Kadang, ada juga pelanggan yang tidak terbuka, misalnya dalam hal jumlah tamu undangan yang akan hadir. Jumlah tamu yang datang dengan yang diperkirakan ternyata jauh lebih banyak, akibatnya banyak tamu yang tidak kebagian makanan.
ADVERTISEMENT
“Kan yang malu kami, nanti orang kan pasti tanya, ini WO-nya siapa? Padahal itu karena mereka yang tidak terbuka,” lanjutnya.
Masalah berikutnya juga cukup sering dialami oleh pemilik usaha WO, yakni klien dengan bujet minim tapi ekspektasinya terlalu tinggi.
Berapa Biaya Nikah di Jogja?
Vita mematok harga jasa wedding planner sebesar Rp 6 juta. Untuk paket all in, yakni perencanaan sekaligus pelaksanaan, tarif yang dikenakan adalah Rp 8 juta. Sedangkan tarif jasa WO all in yang dikenakan Bunga Kinasih yakni Rp 10 juta.
▬▬▬▬▬▬
§ **Tugas Anda**:
Dalam kutipan tentang biaya jasa WO di Jogja, berapa tarif yang dikenakan Vita untuk paket all in? Materi berikut tidak digunakan dalam tugas ini.
▬▬▬▬▬▬
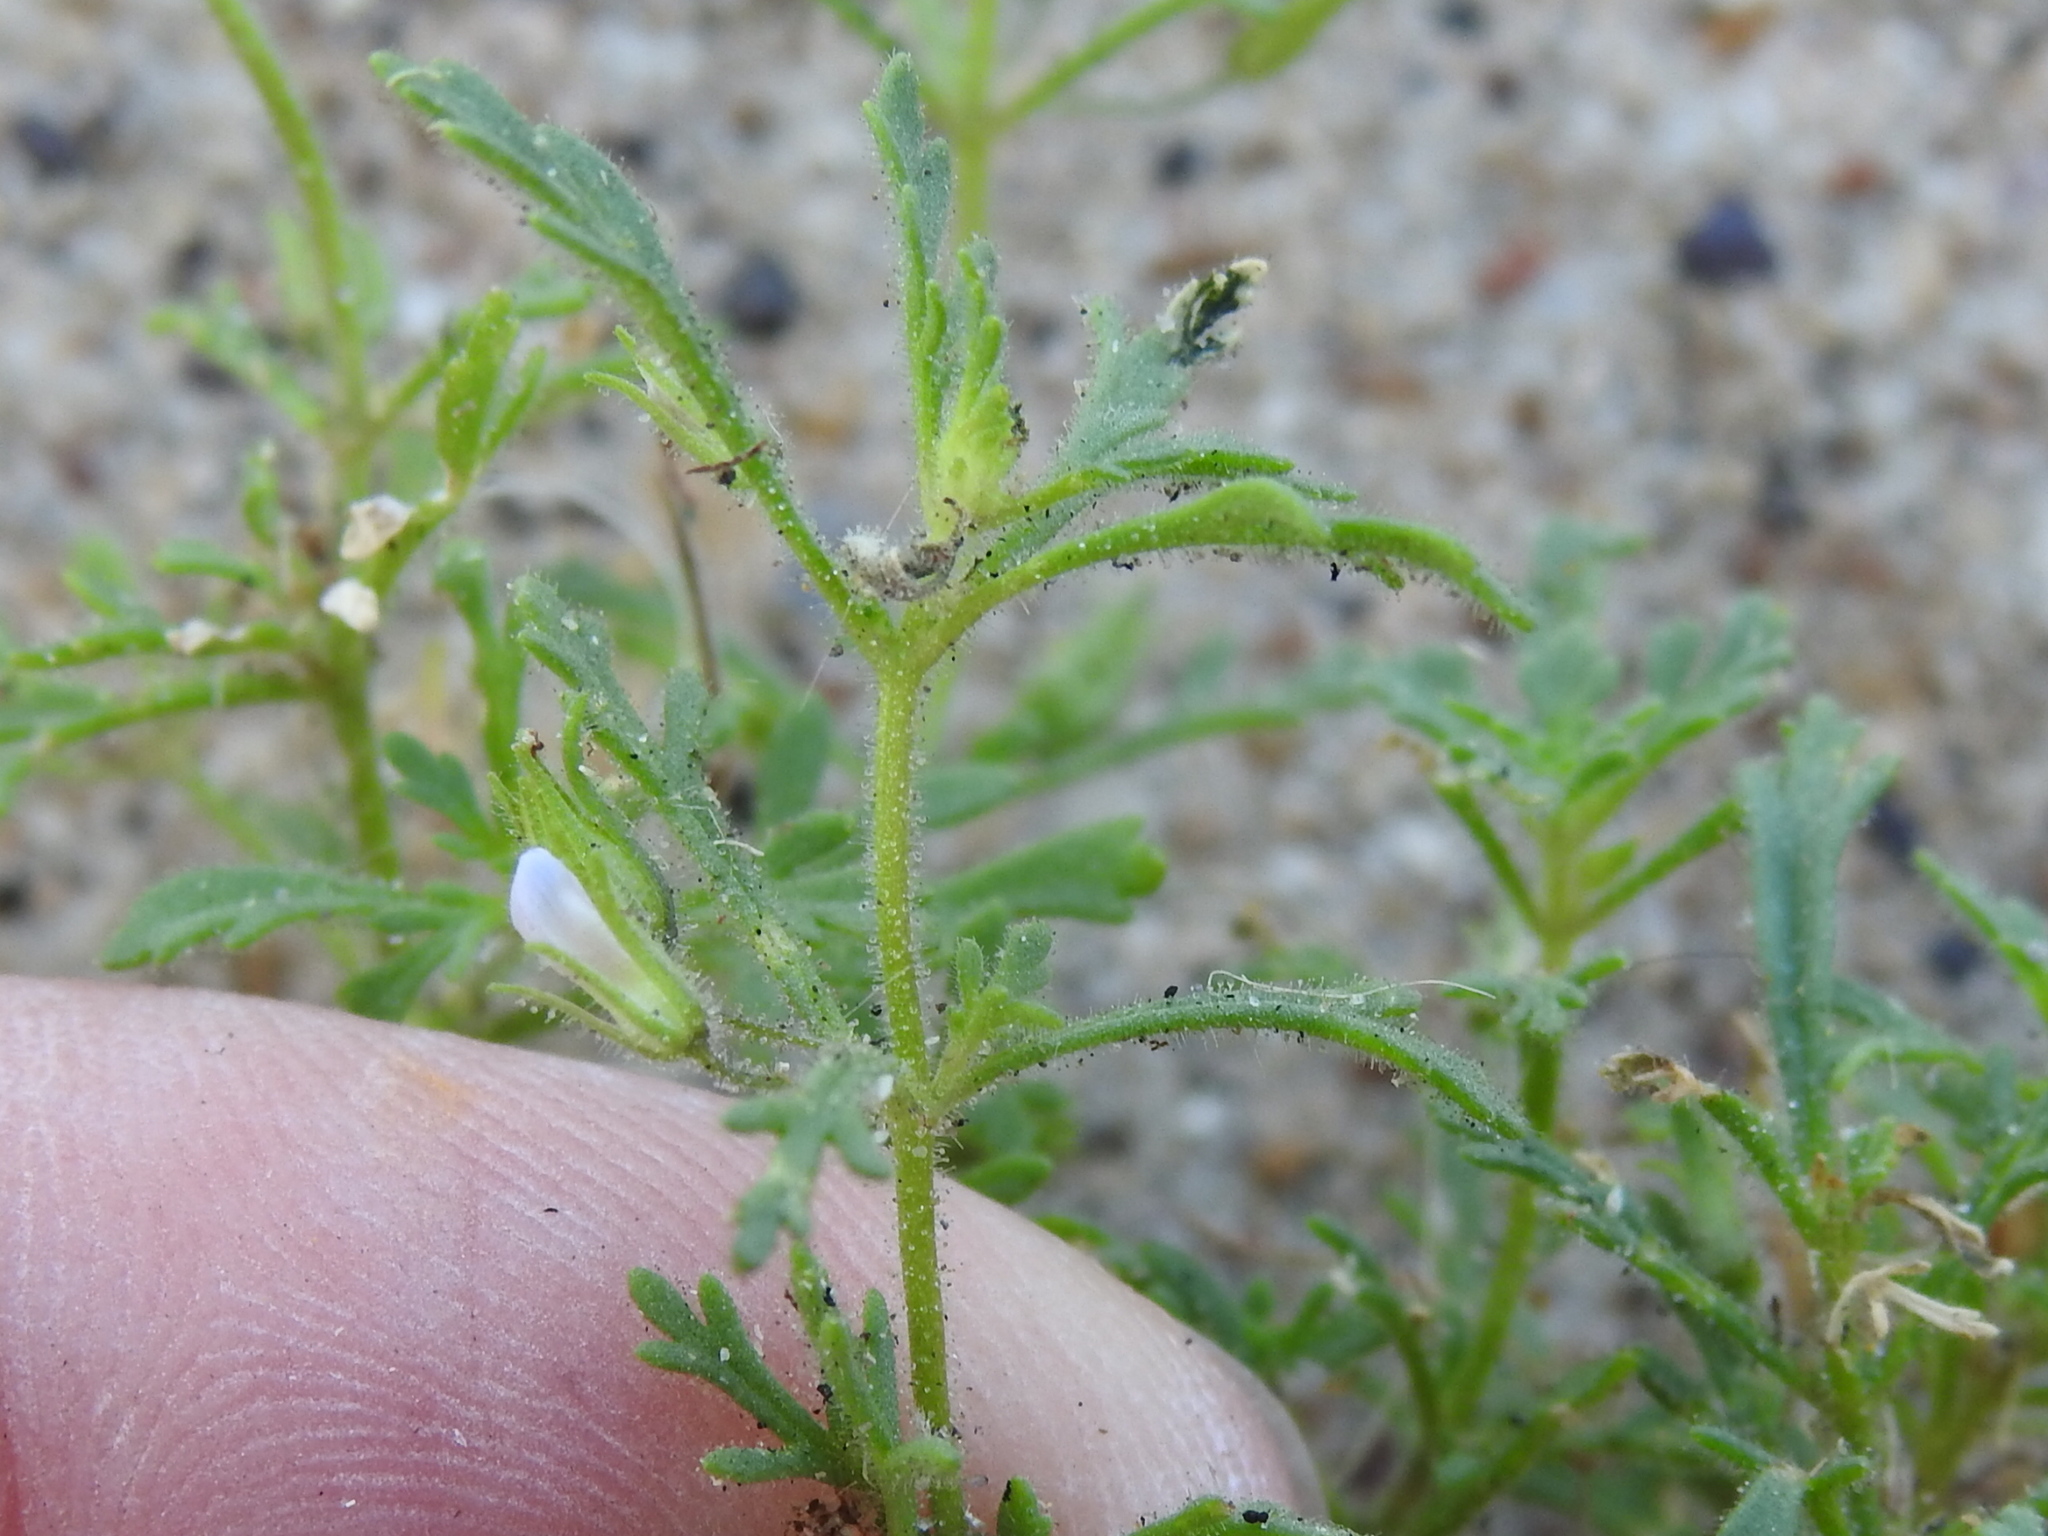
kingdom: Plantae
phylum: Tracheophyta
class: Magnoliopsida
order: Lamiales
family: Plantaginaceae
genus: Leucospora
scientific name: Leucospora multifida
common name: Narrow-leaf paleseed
▬▬▬▬▬▬
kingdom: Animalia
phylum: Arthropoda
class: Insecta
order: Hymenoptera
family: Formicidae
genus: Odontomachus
▬▬▬▬▬▬
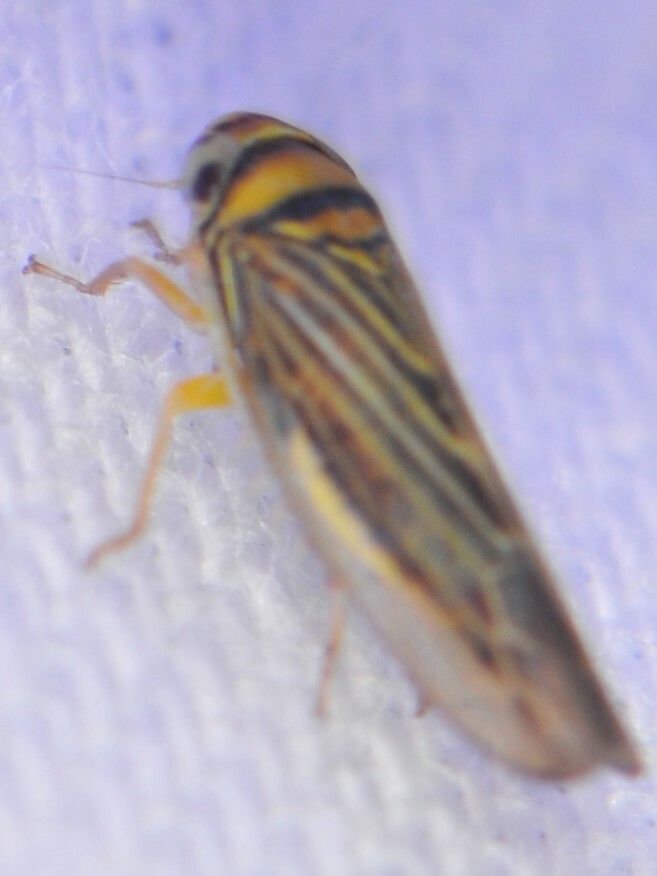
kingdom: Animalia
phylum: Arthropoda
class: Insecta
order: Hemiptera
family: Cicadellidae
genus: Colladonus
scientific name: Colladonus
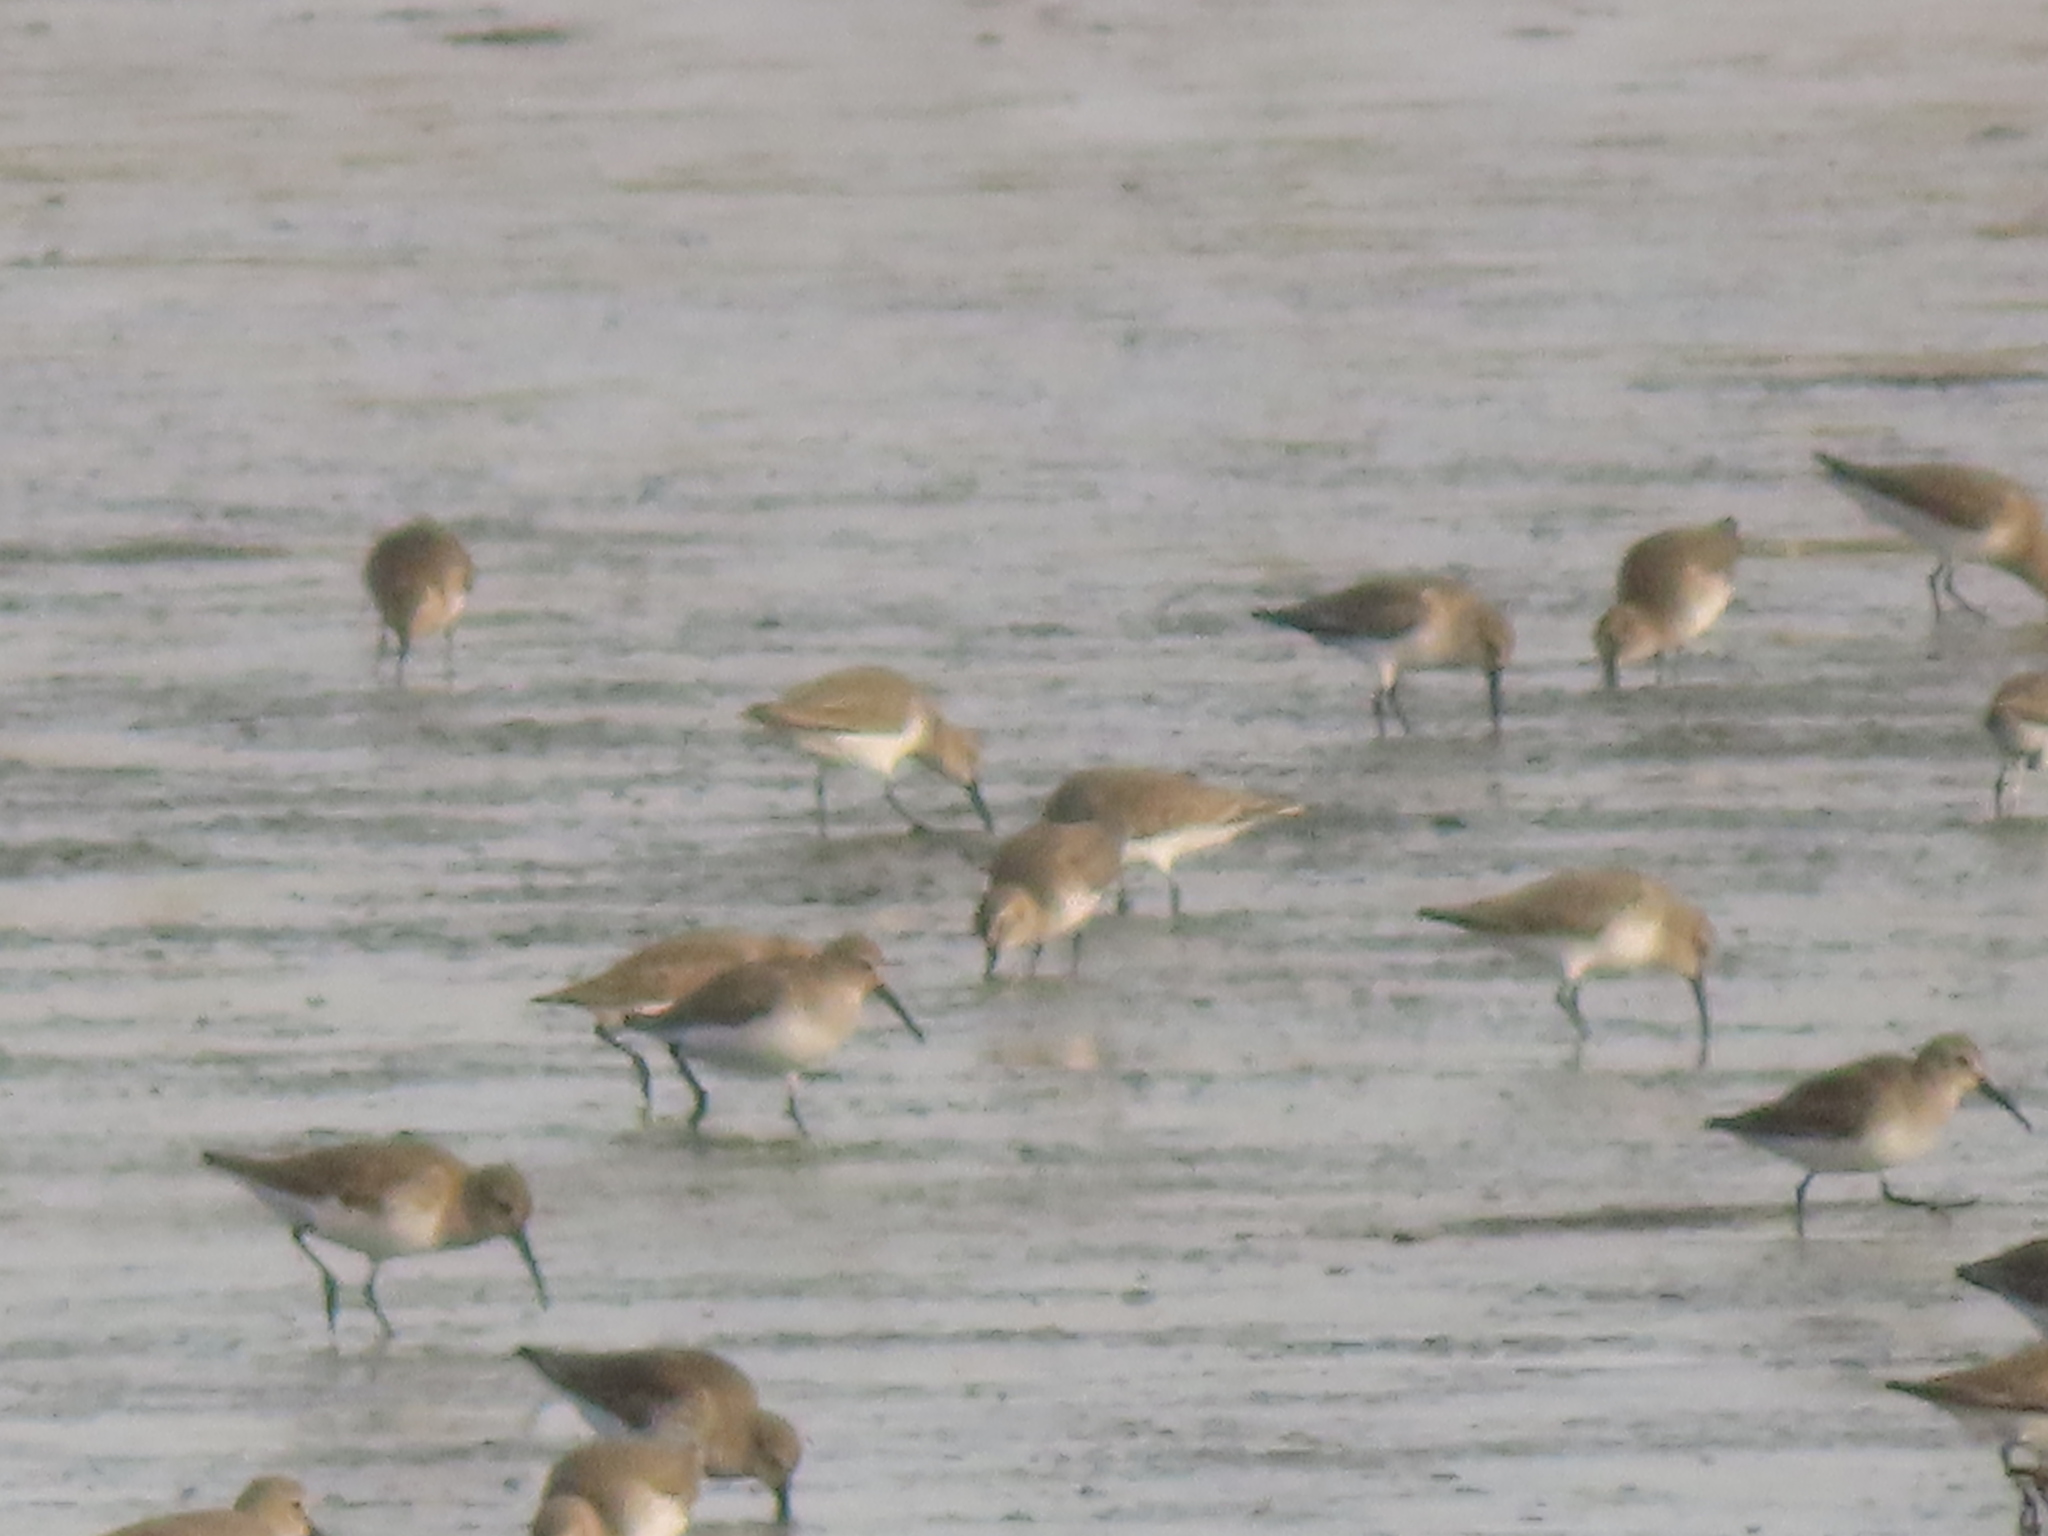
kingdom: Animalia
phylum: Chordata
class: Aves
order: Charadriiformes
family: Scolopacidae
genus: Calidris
▬▬▬▬▬▬
§ **Tugas Selesai**:
Rp 8 juta.